И вот, спустя два дня после гневной вспышки Эльфгифу на пиру, мы впервые отпустили сокола лететь свободно. Это был тонкий и решительный миг в его воспитании. Вскоре после рассвета мы с Эдгаром отнесли сокола в спокойное место, довольно далеко от бурга. Эдгар вращал приманку на веревке. А я, стоя в полусотне шагов от него с кречетом на перчатке, снял кожаный колпачок, отпустил кожаные ремешки и высоко поднял руку. Сокол тут же заметил летающую приманку, сорвался с перчатки мощным прыжком, отдавшимся до самого моего плеча, и кинулся прямо к цели — одним смертельным броском. Он ударил по кожаной приманке с такой силой, что вырвал веревку из рук Эдгара, и отнес приманку вместе с волочащейся за ней веревкой на дерево. А мы с Эдгаром застыли в страхе, не зная, не воспользуется ли сокол возможностью улететь на свободу. Помешать ему мы были бы не в силах. Но когда я снова медленно поднял руку, кречет спокойно слетел с ветки, скользнул к моей перчатке и уселся на нее. Я наградил его куском сырой голубиной грудки.

— Вот, стало быть, она, наконец, и пришла, чтобы предъявить свои королевские права, — тихо сказал Эдгар мне, увидев, кто ждет у соколиного двора, когда мы возвращались.

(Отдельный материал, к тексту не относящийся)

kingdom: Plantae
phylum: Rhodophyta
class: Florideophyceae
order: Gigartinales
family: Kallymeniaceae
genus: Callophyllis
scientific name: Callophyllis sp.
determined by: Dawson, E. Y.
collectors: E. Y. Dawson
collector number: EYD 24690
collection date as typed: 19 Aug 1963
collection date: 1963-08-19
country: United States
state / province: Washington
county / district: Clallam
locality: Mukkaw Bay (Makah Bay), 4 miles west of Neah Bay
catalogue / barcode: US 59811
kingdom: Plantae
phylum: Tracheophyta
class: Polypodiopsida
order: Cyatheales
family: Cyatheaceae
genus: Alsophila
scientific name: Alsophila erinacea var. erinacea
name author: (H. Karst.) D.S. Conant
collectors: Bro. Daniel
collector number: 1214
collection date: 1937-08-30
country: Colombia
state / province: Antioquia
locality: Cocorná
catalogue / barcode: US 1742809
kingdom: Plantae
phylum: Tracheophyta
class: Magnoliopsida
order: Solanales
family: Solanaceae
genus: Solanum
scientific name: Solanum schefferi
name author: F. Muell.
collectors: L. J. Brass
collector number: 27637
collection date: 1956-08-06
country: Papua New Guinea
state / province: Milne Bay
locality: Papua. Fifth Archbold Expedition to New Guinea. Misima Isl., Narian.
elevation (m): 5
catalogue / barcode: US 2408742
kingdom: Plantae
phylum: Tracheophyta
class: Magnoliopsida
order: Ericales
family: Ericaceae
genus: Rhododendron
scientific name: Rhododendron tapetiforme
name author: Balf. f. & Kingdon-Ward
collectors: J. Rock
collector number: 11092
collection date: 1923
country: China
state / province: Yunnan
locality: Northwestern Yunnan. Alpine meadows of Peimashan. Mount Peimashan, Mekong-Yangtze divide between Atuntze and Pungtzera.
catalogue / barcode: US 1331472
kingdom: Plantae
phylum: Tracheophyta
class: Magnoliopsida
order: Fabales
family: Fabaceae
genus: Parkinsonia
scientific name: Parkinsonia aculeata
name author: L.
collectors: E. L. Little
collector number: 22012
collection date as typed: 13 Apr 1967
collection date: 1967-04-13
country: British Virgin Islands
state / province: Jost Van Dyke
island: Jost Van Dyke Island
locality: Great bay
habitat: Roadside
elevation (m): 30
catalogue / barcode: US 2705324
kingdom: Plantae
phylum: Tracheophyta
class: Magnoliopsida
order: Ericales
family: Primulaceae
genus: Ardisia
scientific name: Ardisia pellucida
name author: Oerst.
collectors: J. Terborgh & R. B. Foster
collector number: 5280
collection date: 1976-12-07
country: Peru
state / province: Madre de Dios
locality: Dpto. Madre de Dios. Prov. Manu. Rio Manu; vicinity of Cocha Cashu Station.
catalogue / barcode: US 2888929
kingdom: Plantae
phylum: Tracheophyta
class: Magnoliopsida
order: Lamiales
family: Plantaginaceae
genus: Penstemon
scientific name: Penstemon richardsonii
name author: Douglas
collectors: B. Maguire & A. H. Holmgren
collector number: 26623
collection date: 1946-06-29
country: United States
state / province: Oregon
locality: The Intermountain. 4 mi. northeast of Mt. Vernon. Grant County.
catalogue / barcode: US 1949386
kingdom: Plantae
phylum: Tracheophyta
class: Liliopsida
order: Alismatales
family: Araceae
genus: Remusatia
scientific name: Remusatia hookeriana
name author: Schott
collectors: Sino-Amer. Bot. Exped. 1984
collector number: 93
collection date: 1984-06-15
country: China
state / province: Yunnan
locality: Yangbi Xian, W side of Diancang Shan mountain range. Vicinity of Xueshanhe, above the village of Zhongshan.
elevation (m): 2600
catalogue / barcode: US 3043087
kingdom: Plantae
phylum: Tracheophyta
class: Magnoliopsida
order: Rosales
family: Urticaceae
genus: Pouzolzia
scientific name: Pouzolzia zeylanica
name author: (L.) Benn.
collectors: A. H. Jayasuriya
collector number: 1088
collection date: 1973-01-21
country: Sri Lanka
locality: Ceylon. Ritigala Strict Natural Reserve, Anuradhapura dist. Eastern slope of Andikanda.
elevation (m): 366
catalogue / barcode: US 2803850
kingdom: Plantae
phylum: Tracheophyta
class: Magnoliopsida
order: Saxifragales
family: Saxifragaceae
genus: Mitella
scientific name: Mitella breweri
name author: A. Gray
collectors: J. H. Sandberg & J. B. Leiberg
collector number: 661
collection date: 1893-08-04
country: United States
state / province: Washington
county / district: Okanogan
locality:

Там стояла Эльфгифу в сопровождении двух слуг. На мгновение меня обидел язвительный смысл слов Эдгара, но знакомое чувство уже завладело мной, и голова закружилась оттого, что я оказался рядом с самой красивой и желанной женщиной в мире.

— Доброе утро, госпожа, — сказал Эдгар. — Пришли посмотреть на своего сокола?

— Да, Эдгар, — ответила она. — Птица уже готова?

— Не совсем, госпожа. Еще дней семь или десять поучится и будет годна для охоты.

— А имя ты ей дал? — спросила Эльфгифу.

— А имя ей придумал этот парень, Торгильс, — ответил Эдгар.

Эльфгифу посмотрела на меня так, словно видела впервые в жизни.

— Так какое же имя ты выбрал для моего сокола? — спросила она. — Уверена, что оно мне придется по нраву.

— Я назвал сокола Habrok, — ответил я. — Это значит высокий зад — над опереньем на лапах.

Она чуть улыбнулась, отчего сердце у меня подпрыгнуло.

— Я знаю, что это значит; Хаброк в преданьях о старых богах означало «лучший из всех соколов», не так ли? Славное имя.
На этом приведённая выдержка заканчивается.